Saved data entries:

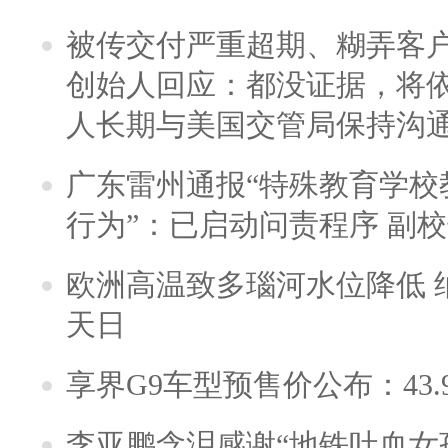
被传交付严重超期、糊弄客
创始人回应：都没证据，将依
人长期与美国交管局保持沟通
广东雷州通报“特殊教育学校
行为”：已启动问责程序 副
欧洲高温致多瑙河水位降低 
天日
享界G9车型预售价公布：43.
李亚鹏含泪感谢“地铁吐血女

Exercise requirements:
Please repeat the records above exactly, omitting any pictures they contain.

Solution to this exercise:
被传交付严重超期、糊弄客
创始人回应：都没证据，将依
人长期与美国交管局保持沟通
广东雷州通报“特殊教育学校
行为”：已启动问责程序 副
欧洲高温致多瑙河水位降低 
天日
享界G9车型预售价公布：43.
李亚鹏含泪感谢“地铁吐血女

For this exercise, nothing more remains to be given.